Beijing blamed foreign forces for inciting the demonstrations. But while it supports the extradition bill, experts believe it is not as invested as it was in Hong Kong's election reforms that triggered the 2014 movement.
The media "portrayed the story as the Hong Kong government making this amendment at the instruction of [China's] Central Government," Liu Xiaoming, Chinese Ambassador to the U.K. said in an interview with the BBC. "As a matter of fact, the Central Government gave no instruction, no order about making amendment."
"Carrie Lam misjudged the situation," a diplomatic source in Hong Kong said.
Meanwhile, American lawmakers debated whether the U.S. should reconsider the special trade privileges it grants Hong Kong, which assume that the city has a high degree of autonomy from the mainland. About 1,300 American companies have bases in Hong Kong, and Beijing worries that Washington is using its strong economic ties to the city as a diplomatic tool.

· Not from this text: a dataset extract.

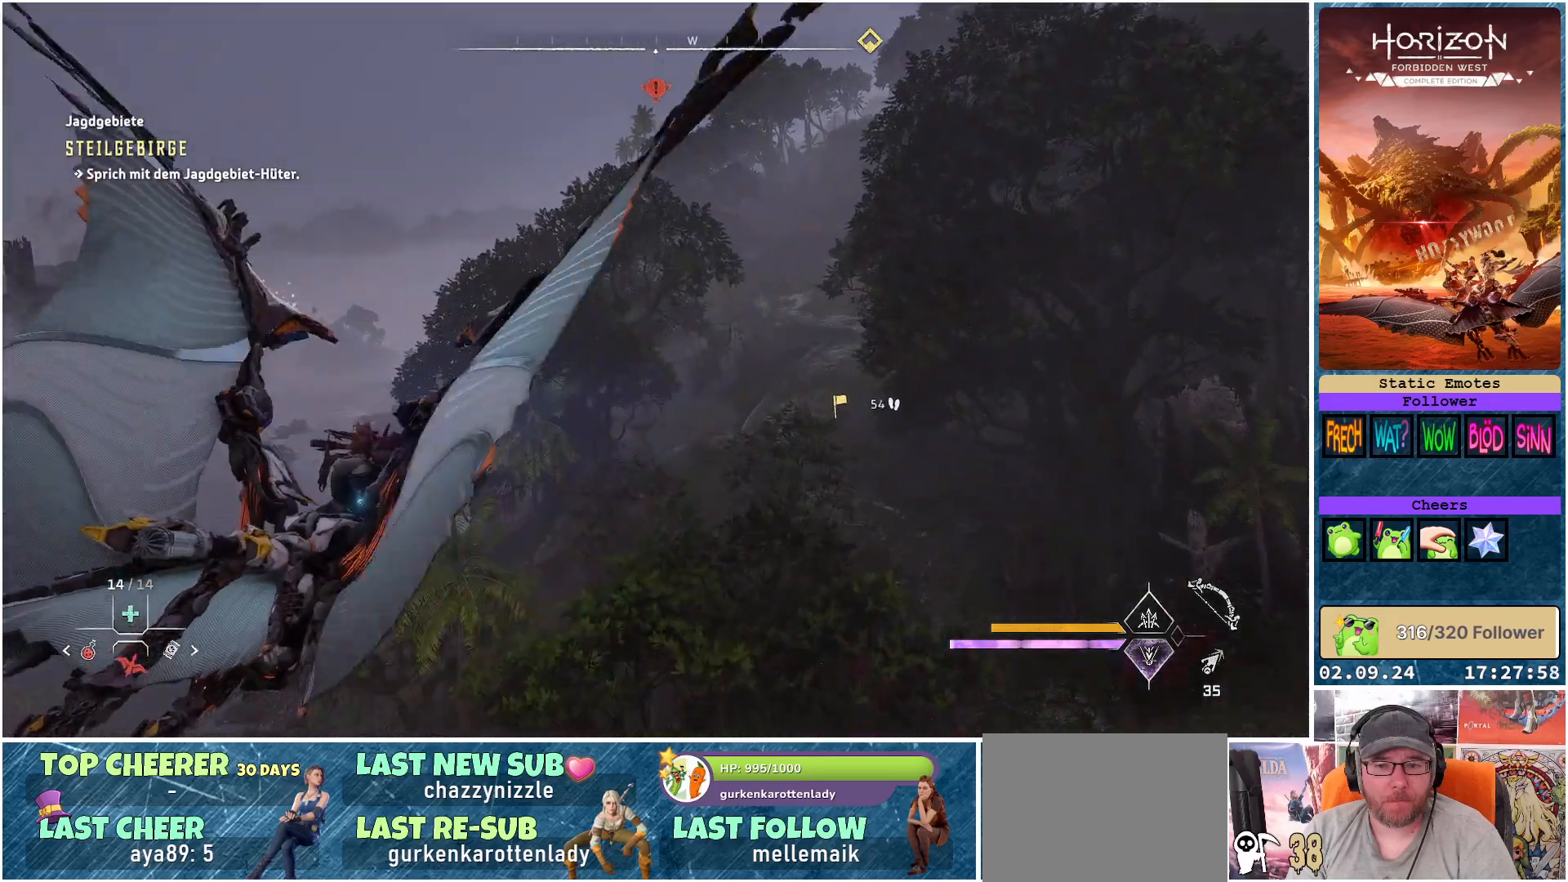
{"buttons": ["A"], "left_stick": "down", "right_stick": "center", "events": [[133, "left_stick", "down"]]}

The political situation in Hong Kong has also shown signs of influence in Taiwan. President Tsai Ing-wen, who wants to maintain a clear division between the island and the mainland, on Thursday was officially chosen as the ruling Democratic Progressive Party's nominee in the next presidential race. Opposition candidate Terry Gou, the chairman of Foxconn, the top iPhone assembler traded as Hon Hai Precision Industry, also threw his support behind the protesters, saying he had decided "that 'one country, two systems' has failed in Hong Kong," according to media reports.
With pressure mounting from all sides, Beijing decided the best course of action was to support delaying the bill. It likely wanted to put an end to the situation before the G-20.
Chinese Vice Premier Han Zheng, Beijing's point man on Hong Kong, summoned Lam to Shenzhen to discuss next steps, Hong Kong media reported.
"I think it is impossible to discuss [the bill] under such confrontation," said Bernard Chan, a top adviser to Lam, on Friday.
The mainland's Hong Kong and Macao Affairs Office said it supports Lam for postponing the bill, citing the chance to seek feedback from a wide range of actors and restore order.
Pro-democracy groups faced increased pressure in the aftermath of the Umbrella Movement. Many younger protesters, including middle and high school students, participated in the latest demonstrations.
Hong Kong's pro-democracy groups want the bill scrapped completely, meaning protests and other pushback could drag on. Lam's decision to delay the bill could also encourage greater activism against other pro-Beijing policies as well.